We enjoyed these with a bottle of Gosset Champagne, one of my current grower favorites. For about the price of that execrable yellow label Veuve you can get something with unique personality, sexy depth, and serious food-friendliness. If you don’t know the term, grower Champagne–made by the people who grow the grapes–is real wine that happens to be sparkling, not the industrial swill that many of the big names produce. Seek it out.
Once the foieppetizer was dispatched, it was time for the main dish. I had also defrosted a couple of duck breasts and a quart of duck phở, which were the focus of the idea. I scored, salted, and seared the duck, then put it aside on a plate, covered, to finish cooking. In the luscious fat that had rendered off, I cooked king oyster mushrooms until they were good and brown, then put them aside and salted them, adding a splash of stout vinegar.

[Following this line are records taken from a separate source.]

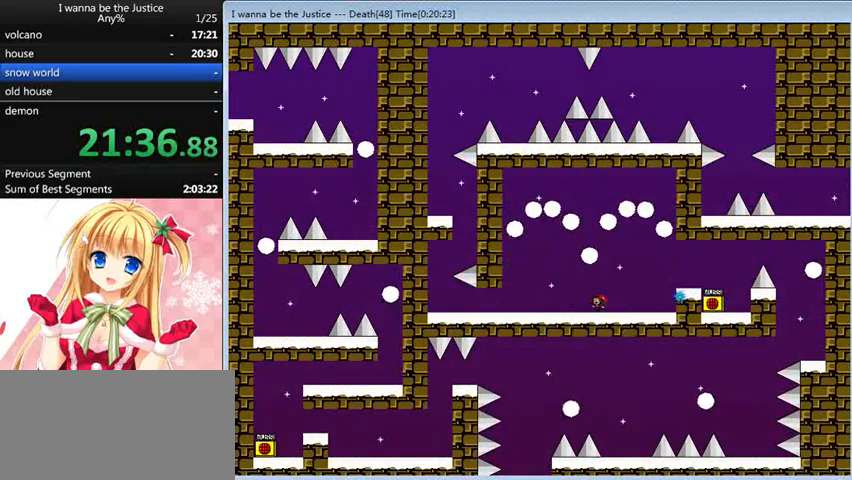
{"keys": [], "events": [[360, "left", "up"]]}
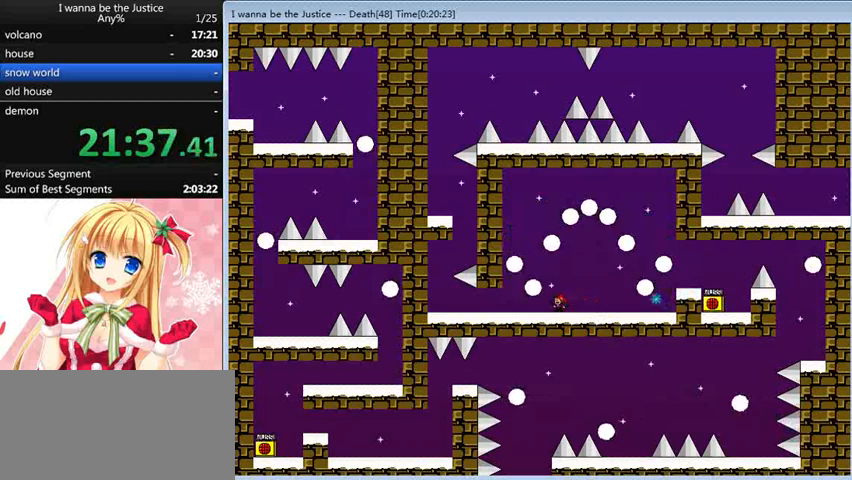
{"keys": ["left"], "events": [[80, "left", "down"]]}
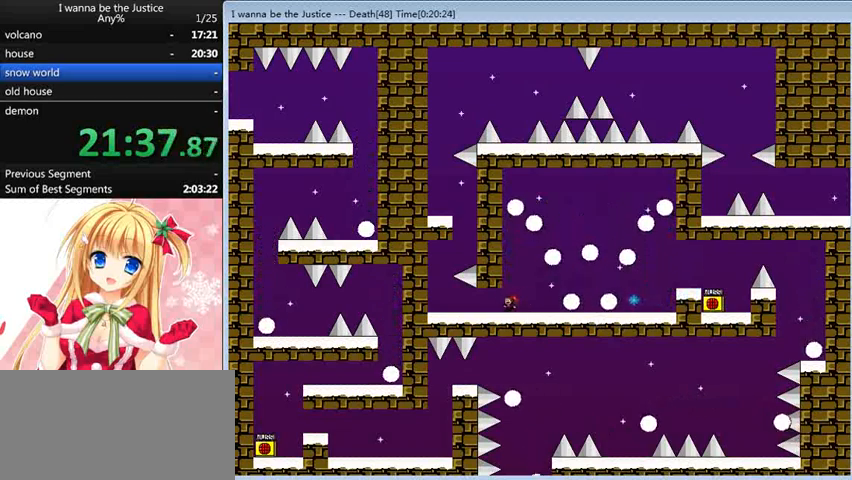
{"keys": ["left"], "events": []}
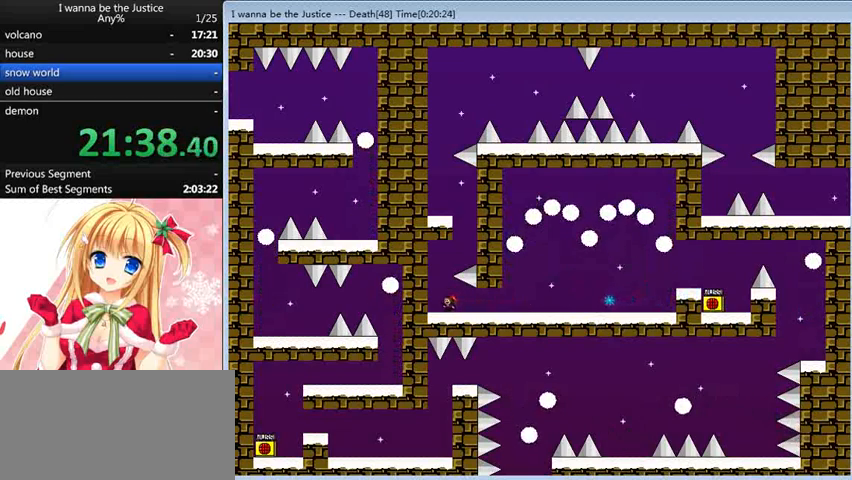
{"keys": ["shift_l"], "events": [[120, "left", "up"], [120, "shift_l", "down"], [200, "right", "down"], [400, "shift_l", "up"], [440, "right", "up"], [440, "shift_l", "down"]]}
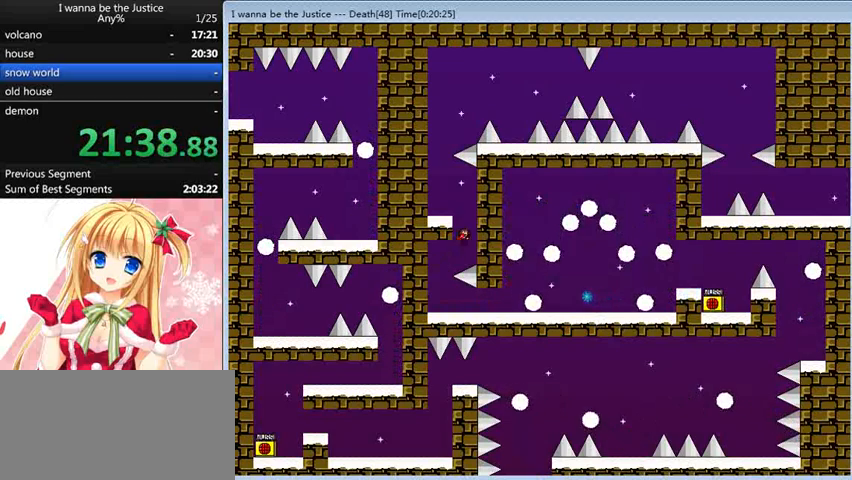
{"keys": ["shift_l"], "events": [[200, "left", "down"], [280, "shift_l", "up"], [400, "left", "up"], [440, "shift_l", "down"]]}
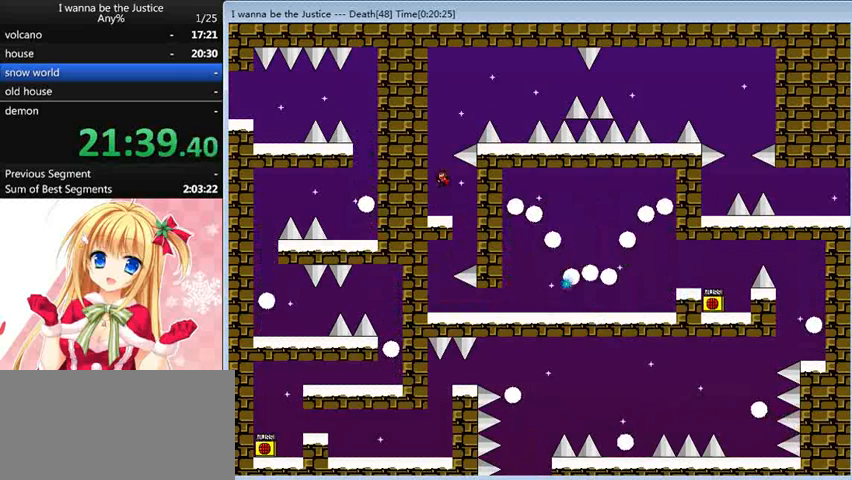
{"keys": ["right", "shift_l"], "events": [[240, "shift_l", "up"], [280, "right", "down"], [280, "shift_l", "down"]]}
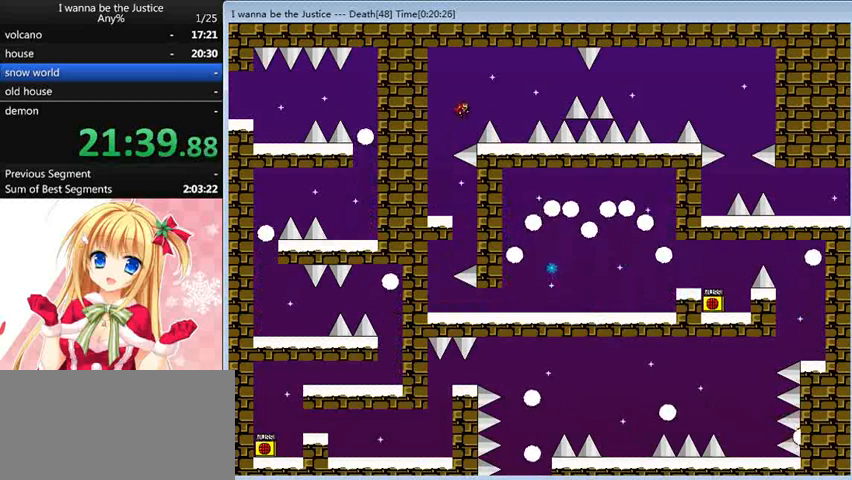
{"keys": [], "events": [[360, "shift_l", "up"], [480, "right", "up"]]}
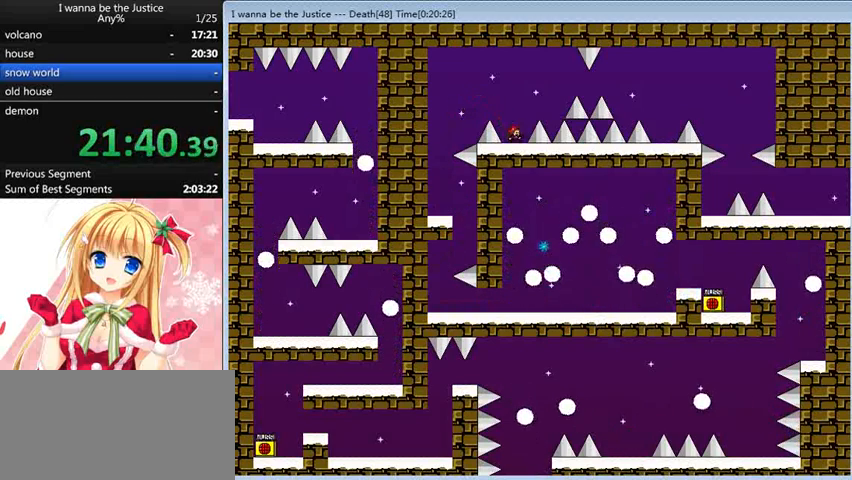
{"keys": ["right"], "events": [[40, "right", "down"], [40, "shift_l", "down"], [440, "shift_l", "up"]]}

I piped the rest of the gnocchi dough–fortified with one more egg yolk for a firmer result, since they were to be browned after boiling–and then browned them with sage leaves in some of the duck fat.
I also took apart and steamed a head of romanesco, and caramelized smallish cubes of rutabaga in, you guessed it, more duck fat. Again, also, too, in addition, to reiterate, this is a healthy blog. Then, because fruit is wicked healthy, I caramelized half a banana in still more duck fat and then blended it into the phở to make a frothy, fragrant sauce. I figured that duck likes fruit, and bananas had to like the pie spices in the phở. They just had to. I didn’t need to add anything technical to the sauce; the banana made it plenty foamy.
So each bowl got a few mushroom pieces, some rutabagas, some gnocchi, duck, and romanesco, followed by lashings of foamy sauce and marjoram leaves for aromatic greenery. I opened a 2009 Pierre Chermette Beaujolais to go with this, because there can sometimes be a slight whiff of banana in these wines. Not the ghastly candied kind in the Beau Nouveau that people still inexplicably buy–that flavor comes from the awful yeast they use–but just a hint. In any case, the pairing worked and the plates succeeded as I had hoped: an austere-looking winter landscape that burst with sensual pleasure: rich flavors, varied textures, and embellished with tropical perfume. A vacation on a plate.
After, we had a homemade camembert for dessert. It never fails to please.